New structures are continually being created. Many of these structures may provide investors access to international investments. Other funds may have specific objectives including uranium funds, water funds, socially responsible investing, etc. A key point to remember is that with some types of investments or asset classes, structured products may be the easiest way to gain access.
Who uses Structured Products?
Although heavily marketed to the retail investor, they extend to all individuals regardless of net worth. Investors with small accounts may be attracted to the low minimum amounts required for most structured products. Hedge funds are generally targeted to the high net worth individual.
Understand the Structure
Regardless of the amount people would like to invest, or their level of sophistication, it is important to understand the structure before making a purchase.
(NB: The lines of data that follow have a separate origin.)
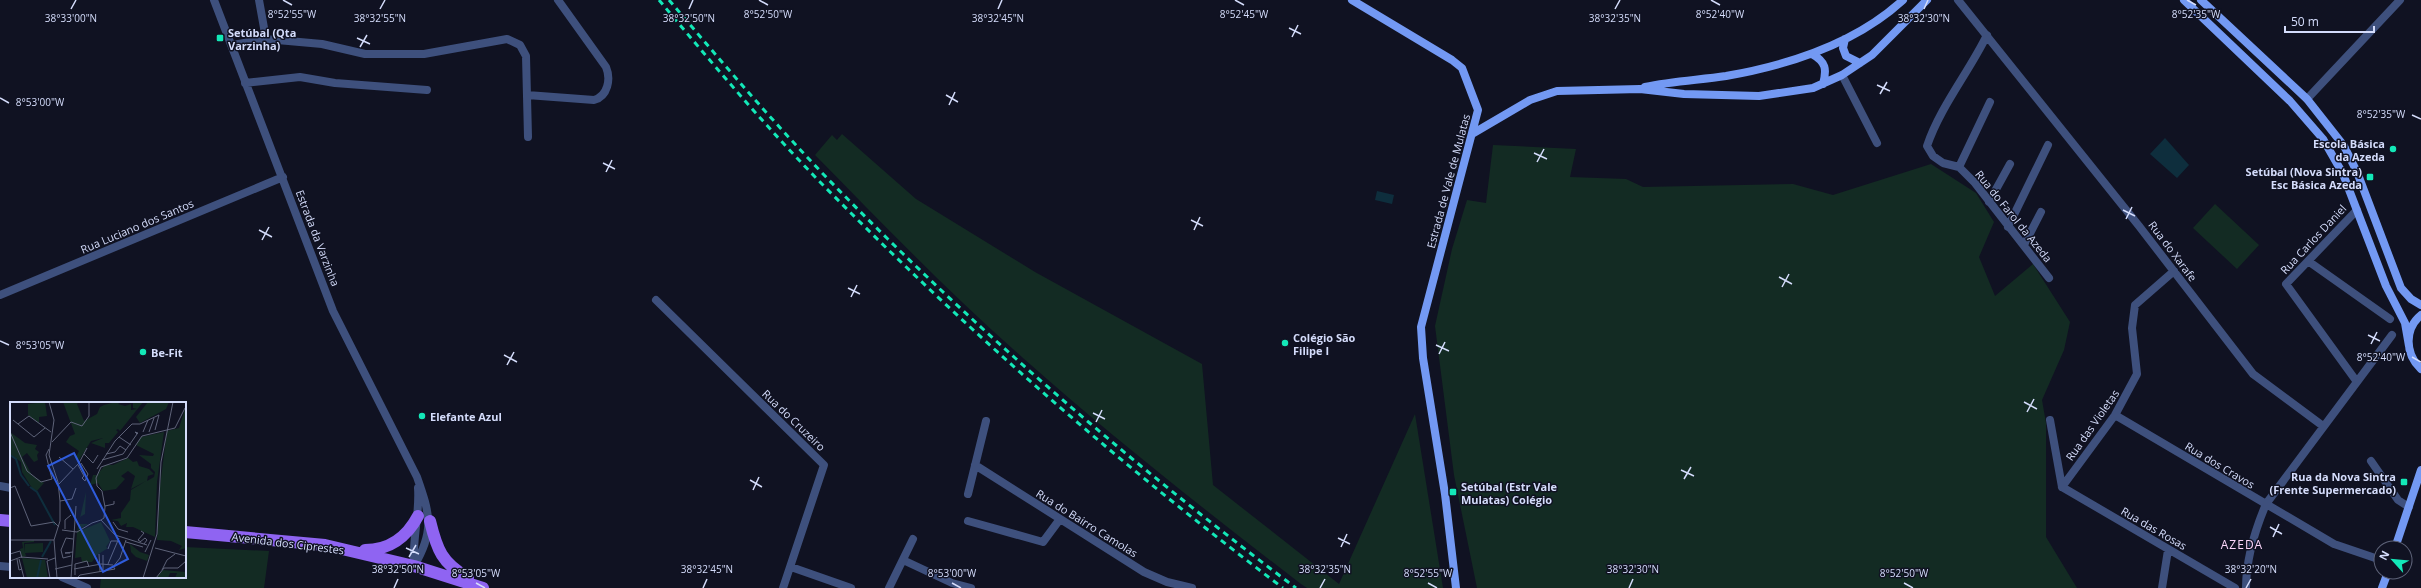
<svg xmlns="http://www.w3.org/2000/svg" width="2421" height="588" viewBox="0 0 2421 588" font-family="'Open Sans',sans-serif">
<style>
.green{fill:#132b23}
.water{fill:#0e2e3d}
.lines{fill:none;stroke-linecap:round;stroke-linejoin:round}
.street{stroke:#3e507d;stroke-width:8}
.secondary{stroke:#7399f3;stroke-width:8}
.primary{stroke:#8f64f2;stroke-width:12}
.rail{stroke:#13e8b8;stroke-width:3;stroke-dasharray:6 5;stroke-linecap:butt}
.ticks{fill:none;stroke:#d4dcfb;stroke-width:1.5}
.poi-dot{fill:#13e8b8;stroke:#101222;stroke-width:1.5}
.labels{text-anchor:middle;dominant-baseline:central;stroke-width:3;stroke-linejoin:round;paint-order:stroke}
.poi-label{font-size:11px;font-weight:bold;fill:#d4dcfb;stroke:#101222;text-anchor:start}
.street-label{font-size:11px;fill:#d4dcfb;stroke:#101222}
.neighbourhood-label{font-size:12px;letter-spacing:1px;fill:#fcd6fa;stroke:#101222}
.inset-river{fill:none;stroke:#0e2e3d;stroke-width:2}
.inset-road{fill:none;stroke:#5e6379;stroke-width:1}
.view{fill:#2f5cdc;fill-opacity:0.15;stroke:#2f5cdc;stroke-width:2}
.inset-edge{fill:none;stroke:#d4dcfb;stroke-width:2}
.ticks-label{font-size:10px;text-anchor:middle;fill:#d4dcfb;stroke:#101222;stroke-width:3;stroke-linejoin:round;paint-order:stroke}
</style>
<rect width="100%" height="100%" fill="#101222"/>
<path class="green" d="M842 134 916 199 1035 272 1202 364 1213 485 1339 584 1415 414 1443 588H1307L1301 584C1206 511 1112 437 1023 358 950 294 883 224 815 155L832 135 837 140Z
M1493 145 1576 149 1570 177 1626 179 1643 187 1793 184 1833 195 1931 164 1976 193 1994 222 1979 257 1995 296 2033 264 2070 322 2064 350 2042 400 2046 423V537L2077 588H1477L1454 475 1435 326 1452 249 1467 200 1486 203Z
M2215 204 2259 245 2237 269 2193 228Z
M185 547 269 551 264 588H100L101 577H185Z"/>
<path class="water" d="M2165 138 2189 165 2177 178 2150 154Z
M1377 191 1394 195 1392 204 1375 200Z"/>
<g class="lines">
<path class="street" d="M214 0 333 311 417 477C430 514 435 531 414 566
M1958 0 2139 226 2253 374 2323 426
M1987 35C1969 72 1940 107 1927 146L1933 156 1943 163 1959 167 1975 183 2049 278
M266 39 322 44 365 54H424L507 39 520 45 526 56 528 137
M233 45 266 39 259 0
M1842 75 1877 143
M245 83 300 77 335 83 427 90
M527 95 594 100C608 96 611 79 606 67L558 0
M2307 99 2400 0
M1959 167 1990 102
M1989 202 2010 164
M2357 210 2286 284 2357 382
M2008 227 2048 145
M2024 245 2041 212
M2308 261 2390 319
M0 295 283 177
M656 300 824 465 783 588
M2115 415 2334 544 2381 560
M2050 420 2062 487
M2371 461 2398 500 2409 507
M975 465 1144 572 1167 582 1192 588
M0 486 11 488
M2062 487 2115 415 2137 374 2132 328 2135 305 2174 271
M2062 487 2235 588
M968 494 986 421
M968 521 1043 542 1060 519
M903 560 952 583 971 588
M0 566 11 567
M414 566C412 539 420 514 418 488
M791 567 851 588
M62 577 87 588
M889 588 913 539
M2162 588 2168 550
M2246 588C2246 560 2255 530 2266 504L2392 335"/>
<path class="secondary" d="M1352 0 1452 60 1462 68 1478 110 1421 327 1423 358 1445 494 1456 588
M2184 0 2290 101 2323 139 2343 174 2386 286 2405 323 2409 346
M2201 0 2307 99 2344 146 2357 172 2401 288 2411 299 2421 305
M1845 39 1843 48 1846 56 1860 63
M1812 54C1826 62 1827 69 1823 84
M1645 87C1672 81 1699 80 1726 76 1789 65 1855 44 1903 0
M1472 134 1530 100 1557 91 1640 89 1684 94 1759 96 1813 88 1842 75 1872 55 1927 0
M2421 315C2404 329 2405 354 2421 369
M2395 548 2421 470
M2382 588 2388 572"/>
<path class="primary" d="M0 520 11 521
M430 521C437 550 442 563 468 578
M185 532 325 545 414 566 483 588
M365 550C389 550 407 537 418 516"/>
<path class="rail" d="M659 0C711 62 765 126 822 184 966 330 1119 464 1283 588
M669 0C720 60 772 121 827 178 972 327 1130 463 1296 588"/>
</g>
<path class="ticks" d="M283 0 292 5M759 0 768 5M1235 0 1244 5M1711 0 1720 5M2187 0 2196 5M71 9 76 0M380 9 385 0M689 9 693 0M998 9 1002 0M1615 9 1620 0M1924 9 1928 0M1289 28 1301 34M1292 37 1298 25M357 38 370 44M360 47 367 35M1877 85 1890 91M1880 94 1887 82M946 95 958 102M0 98 9 103M949 105 955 92M2412 115 2421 119M1534 153 1547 159M1537 162 1544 149M603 163 615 169M606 172 612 160M2123 210 2135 216M2126 219 2132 207M1191 220 1203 226M259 230 272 237M1194 230 1200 217M262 240 269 227M1779 277 1792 284M1782 287 1789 274M848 288 860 294M851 297 857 285M2368 335 2380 341M0 341 9 345M2371 344 2377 332M1436 345 1449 351M1439 354 1445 342M504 355 517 362M2412 357 2421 362M507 365 514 352M2024 402 2037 409M2027 412 2034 399M1093 413 1105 419M1096 422 1102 410M1681 470 1694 476M1684 479 1691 467M750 480 762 487M753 490 759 477M2270 527 2282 534M2273 537 2279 524M1338 538 1350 544M1341 547 1347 534M406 548 419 554M409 557 416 545M476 583 485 588M952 583 961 588M1428 583 1437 588M1904 583 1913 588M394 588 398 579M703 588 707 579M1320 588 1325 579M1629 588 1633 579M2246 588 2251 579"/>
<g class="poi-dot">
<rect x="216" y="34" width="8" height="8" rx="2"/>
<circle cx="2393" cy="149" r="4"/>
<rect x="2366" y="173" width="8" height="8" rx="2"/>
<circle cx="1285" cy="343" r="4"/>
<circle cx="143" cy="352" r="4"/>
<circle cx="422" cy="416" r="4"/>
<rect x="2400" y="478" width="8" height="8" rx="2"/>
<rect x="1449" y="488" width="8" height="8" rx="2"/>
</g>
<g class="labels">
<g class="poi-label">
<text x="228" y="32">Setúbal (Qta<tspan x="228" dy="13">Varzinha)</tspan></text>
<text x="2385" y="143" text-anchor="end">Escola Básica<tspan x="2385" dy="13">da Azeda</tspan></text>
<text x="2362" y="171" text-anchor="end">Setúbal (Nova Sintra)<tspan x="2362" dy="13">Esc Básica Azeda</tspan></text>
<text x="1293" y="337">Colégio São<tspan x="1293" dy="13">Filipe I</tspan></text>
<text x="151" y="352">Be-Fit</text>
<text x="430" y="416">Elefante Azul</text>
<text x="2396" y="476" text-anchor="end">Rua da Nova Sintra<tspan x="2396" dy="13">(Frente Supermercado)</tspan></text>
<text x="1461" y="486">Setúbal (Estr Vale<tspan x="1461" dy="13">Mulatas) Colégio</tspan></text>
</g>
<g class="street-label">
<text transform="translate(1448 181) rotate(-75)">Estrada de Vale de Mulatas</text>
<text transform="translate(2014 216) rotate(51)">Rua do Farol da Azeda</text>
<text transform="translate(137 226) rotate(-23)">Rua Luciano dos Santos</text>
<text transform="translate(318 238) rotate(69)">Estrada da Varzinha</text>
<text transform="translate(2313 239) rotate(-47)">Rua Carlos Daniel</text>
<text transform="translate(2173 251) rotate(53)">Rua do Xarafe</text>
<text transform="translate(794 420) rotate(44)">Rua do Cruzeiro</text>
<text transform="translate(2092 425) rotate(-55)">Rua das Violetas</text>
<text transform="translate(2220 465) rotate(31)">Rua dos Cravos</text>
<text transform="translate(1087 523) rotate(32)">Rua do Bairro Camolas</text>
<text transform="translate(2154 528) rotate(30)">Rua das Rosas</text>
<text transform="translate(288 543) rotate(7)">Avenida dos Ciprestes</text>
</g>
<g class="neighbourhood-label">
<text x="2242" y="544">AZEDA</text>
</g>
</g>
<g transform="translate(10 402)">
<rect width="176" height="176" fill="#101222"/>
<path d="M35 0 37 14 29 15V21L18 13V2ZM53 0H69L67 2 74 19 87 12 90 5 94 3 106 0H111L108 2 115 4 121 2V8L127 7 123 6V0H133L110 29 108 27 106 28 108 30 99 41H95V46L81 41 93 36 81 39 69 58 66 55 69 49 56 40 60 34 65 32ZM138 0H159L156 7 130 21 126 15ZM175 7 176 146 169 148 172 144 161 139 147 138 150 84 157 29 169 26ZM0 30 15 41 27 43 25 47 29 50 27 53 28 58 24 60 17 51 12 55 22 73 34 81 27 89 22 86 12 70 11 60 0 52ZM154 30 147 80 145 135 123 125H116L117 121 111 124 108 119 101 118 111 116V111L120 98 121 88 136 79 121 87 125 74 118 69 111 74 115 77 106 87 93 89 88 81 80 83 83 73H87L95 63H103L118 56 123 60 127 59 129 64 139 67 144 72 138 74 137 79 144 75 145 70 141 66V62L129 53 143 54 144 52 126 43 131 35ZM76 90 75 112 70 115 69 122H78L67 129ZM91 120 100 139 96 145 98 146 87 153 82 160H72L71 155 65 156 67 130ZM24 138V140L14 141 15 151V142L33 141V150L15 151 16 154 12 155 10 147 13 146 12 140ZM120 142 130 150 139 153 137 159 126 155 121 150ZM12 156 35 158 38 176H17ZM153 168 176 170V172L175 176H165L167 171H160L158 176H146Z" fill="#132b23"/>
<path class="inset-river" d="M0 53 6 57 11 73 19 84M20 85 27 90 45 123M32 155 41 139M27 176 31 158"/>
<path class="inset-road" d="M39 0 44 18 39 53 48 80 50 99V119L44 138 47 176M3 18 24 35 35 26M8 22 19 14 41 30M145 28 149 13M0 30 17 69 31 80 42 77 36 53 39 47M133 30 138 18M139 30 144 16M109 35 121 43M42 40 61 20 72 24 79 14V0M74 52 83 61 88 53M96 52 105 50 110 44 116 48M49 55 63 67M92 58 113 52 127 32 125 30 128 31 127 32M71 61 78 72 75 79 72 76M68 63 74 74 72 76M87 67 105 39 122 22H130L149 13M49 82 69 61 77 46M0 86 5 84 21 124 44 120 49 125M50 99 62 97 66 86M95 104 104 102V99M91 118 94 116 95 105 92 89 87 84 86 76 91 65 117 56 132 34 165 26 175 6M103 120 108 127 118 130M55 127V118L61 113M52 128 67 130 82 121 91 118 105 133 137 143M131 129 134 131 128 138 131 140M0 138H44M116 140 133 145M130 140 135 136 137 138 134 142M145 146 176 154M98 147 101 139H107M135 150 141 138M60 151H55L63 150M0 152 10 149 12 156M89 152 90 169M61 154 53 156 51 148 56 136 63 137M7 157 9 168 12 167M9 157 14 176M0 159 11 155 38 157M98 162 109 136M103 165 110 156 116 138M45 167 62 163M64 167 91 162 103 163M93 168V153M152 168 157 158 165 152M65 173V162L77 159 79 165M40 176 37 159 45 156M61 176 66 104M67 176 70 173 105 167 103 164M133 176 147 132 151 60 163 0M146 176 154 166H168L176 159"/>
<path class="view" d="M64 51 118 157 93 170 38 64Z"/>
<rect width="176" height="176" class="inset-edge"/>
</g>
<g class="ticks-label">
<text x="1720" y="18">8°52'40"W</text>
<text x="292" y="18">8°52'55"W</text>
<text x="768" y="18">8°52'50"W</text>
<text x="1244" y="18">8°52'45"W</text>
<text x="2196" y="18">8°52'35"W</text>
<text x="71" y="22">38°33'00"N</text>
<text x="380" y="22">38°32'55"N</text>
<text x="689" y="22">38°32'50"N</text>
<text x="998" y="22">38°32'45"N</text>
<text x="1615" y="22">38°32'35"N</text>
<text x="1924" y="22">38°32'30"N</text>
<text x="40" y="106">8°53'00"W</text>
<text x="2381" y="118">8°52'35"W</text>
<text x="40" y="349">8°53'05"W</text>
<text x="2381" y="361">8°52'40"W</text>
<text x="398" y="573">38°32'50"N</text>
<text x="707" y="573">38°32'45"N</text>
<text x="1325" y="573">38°32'35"N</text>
<text x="1633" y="573">38°32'30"N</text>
<text x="2251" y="573">38°32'20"N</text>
<text x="476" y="577">8°53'05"W</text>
<text x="952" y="577">8°53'00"W</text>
<text x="1428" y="577">8°52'55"W</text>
<text x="1904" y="577">8°52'50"W</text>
</g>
<g transform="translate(2393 560) rotate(297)"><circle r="19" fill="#101222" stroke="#5e6379"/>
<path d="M0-3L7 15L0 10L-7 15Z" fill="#13e8b8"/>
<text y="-6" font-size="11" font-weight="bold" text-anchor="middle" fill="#d4dcfb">N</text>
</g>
<path d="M2285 26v6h89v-6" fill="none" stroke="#d4dcfb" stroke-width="2"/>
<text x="2291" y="26" font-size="12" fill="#d4dcfb" stroke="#101222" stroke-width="3" paint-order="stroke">50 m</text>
</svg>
This understanding should include how the investment objectives of the structure fit into your overall plan. Take a detailed look at the risks and rewards, fees, and liquidity. Comparing structures issued by different companies may soon reveal the different options available. A complete understanding of the investment is also necessary to monitor the ongoing performance.
We caution all investors to only consider purchasing structures they understand and are suitable for their plan. We recommend avoiding investments you do not understand. From time to time you may miss out on a good opportunity, however, successful investing also involves avoiding poor investment decisions.